[Work to complete] Put every text line from all the records into a single numbered list, omitting blank lines. Leave the pictures out of your answer.

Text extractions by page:

*** Begin section ***

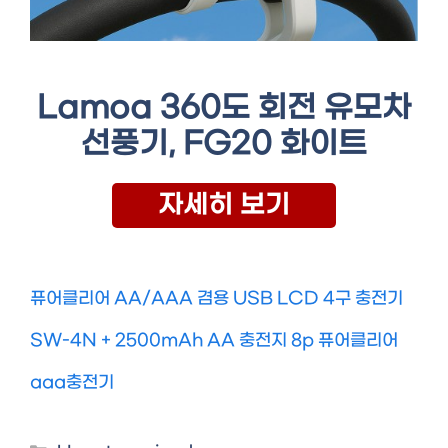
Lamoa 360도 회전 유모차
선풍기, FG20 화이트
자세히 보기
퓨어클리어 AA/AAA 겸용 USB LCD 4구 충전기
SW-4N + 2500mAh AA 충전지 8p 퓨어클리어
aaa충전기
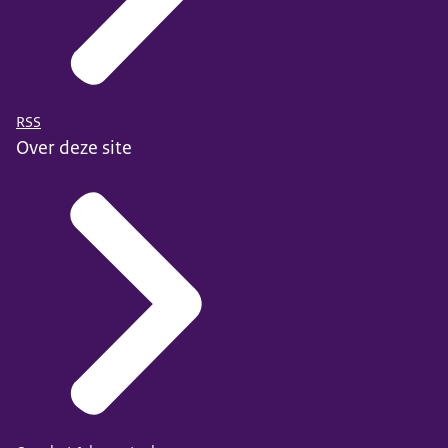
RSS
Over deze site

*** End section ***

[Output]
1. Lamoa 360도 회전 유모차
2. 선풍기, FG20 화이트
3. 자세히 보기
4. 퓨어클리어 AA/AAA 겸용 USB LCD 4구 충전기
5. SW-4N + 2500mAh AA 충전지 8p 퓨어클리어
6. aaa충전기
7. RSS
8. Over deze site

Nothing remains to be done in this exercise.